When I took mum home, he was there and he took me to his house, now I know he was a little frustrated and sleepy from work, but when we were sitting on the bed, I had just finished talking to mum on the phone, he said to me, "I don't understand", and I was like, "understand what? Mum, because she can be a little confusing", but he says, "no, you!" Okay, I know i get bamboozled a lot, but hearing that coming from my partner was a kick in the gut. I apologized to him as well because I just wanted it to be over and done with, but I still had the nagging feeling after.

So that talk I had with mum was an eye opener, it was great that I spoke to her because I also received helpful advice.
One day he was picking me up, and I had called him to confirm, but I was sounding a little off that day, even he could hear it, and I ended up crying. So that night when I say down with him on the couch at his, I poured my soul out, I was angry, frustrated and upset, telling him about what I was trying to do that day, only to have shit thrown back at me because no one was impressed with me, I told him about the way he spoke to me wasn't very nice, but I understood he was frustrated.

So much had happened that night, and I was glad he was there to listen, because he knew what had happened wasn't right, instead of working with me, he and my mother, worked against me. But We learned, we grew through the situation, and we love each other even more. Just yesterday, I was talking to him about his grandfathers funeral, and mum had asked me to ask him if I could come, but I didn't like that idea one bit, I means, yes, I would pay my respect, but I have't met the family, and I certainly don't want to meet them through that! explained also, that I'm not his family, so I shouldn't be there.
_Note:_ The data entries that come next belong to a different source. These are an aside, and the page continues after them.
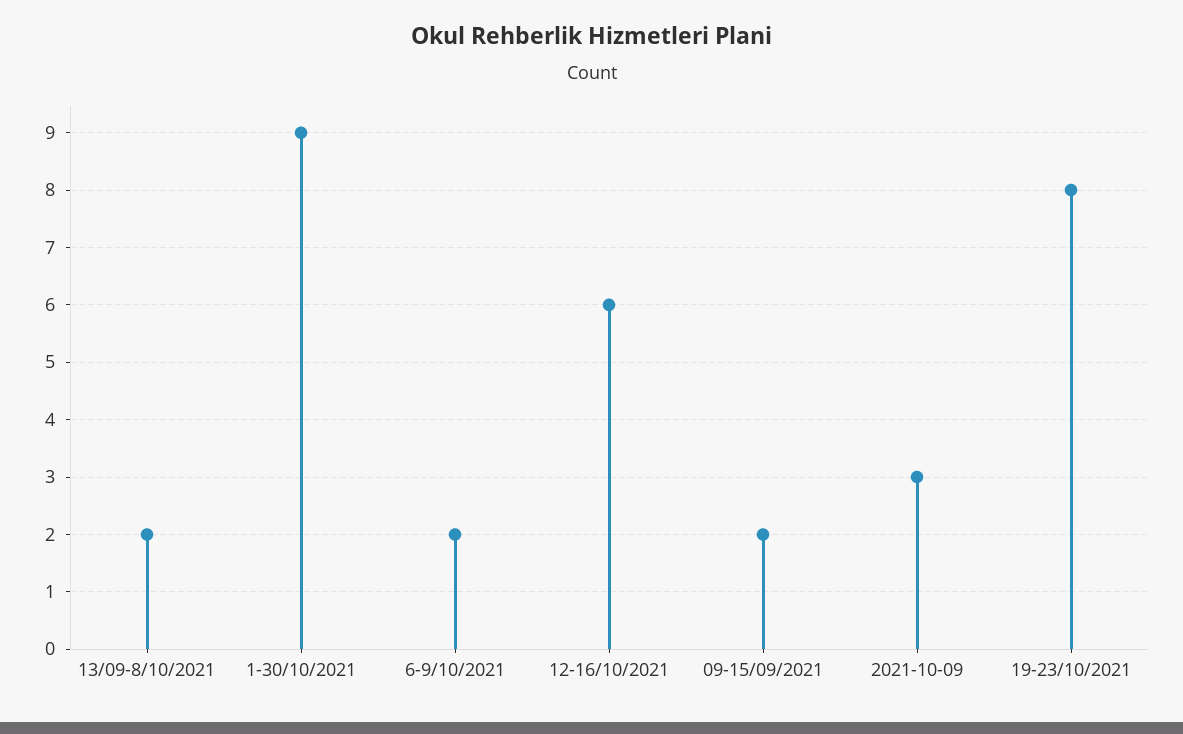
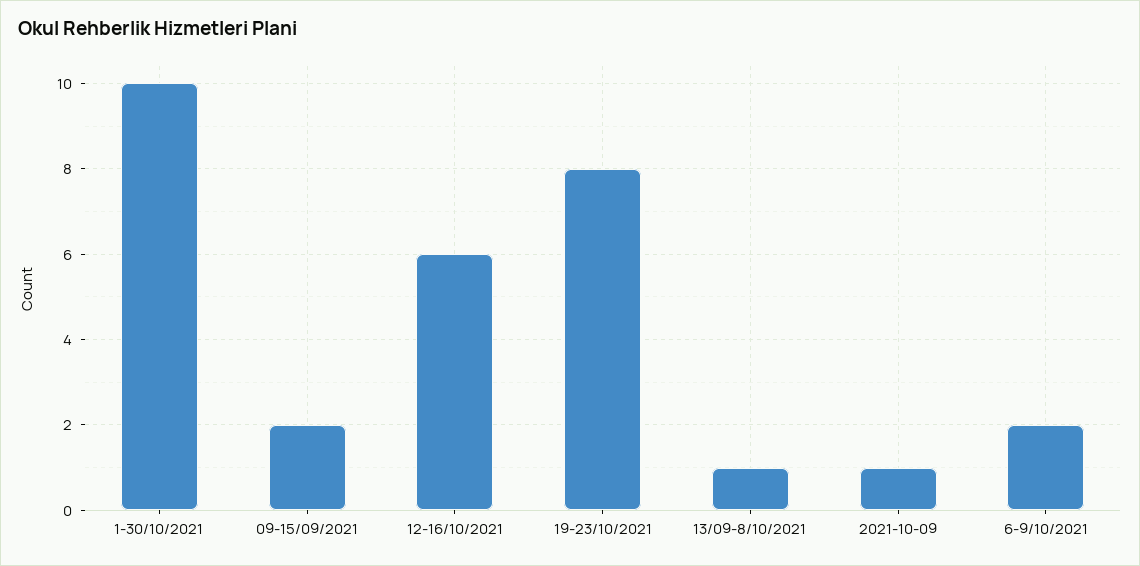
13/09-8/10/2021: 2 -> 1
1-30/10/2021: 9 -> 10
2021-10-09: 3 -> 1

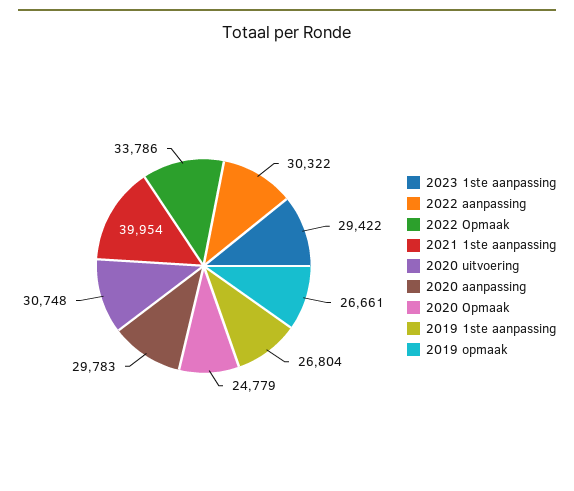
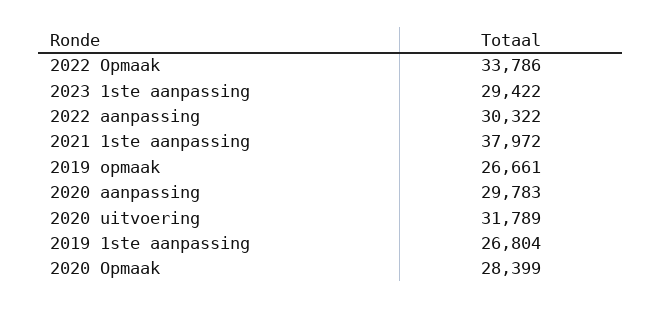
2021 1ste aanpassing: 39954 -> 37972
2020 uitvoering: 30748 -> 31789
2020 Opmaak: 24779 -> 28399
Then his response was absolutely beautiful, he said to me, "well... Hopefully later down the track, you will be family", if i spoke to anyone about this face to face, I would become teary eyed. We both agreed that we've gotten a little closer as well because of it. I really think we can make it last.
TheLordOfHell · 41-45
So at what point did you start throwing dishes at each other? Because until that happens, you havent fought yet
papparrazzi · 26-30, F
@TheLordOfHell A fight doesn't always have to have violence in it.
papparrazzi · 26-30, F
@TheLordOfHell No, we didn't throw dishes at each other, because we both know we're better than that.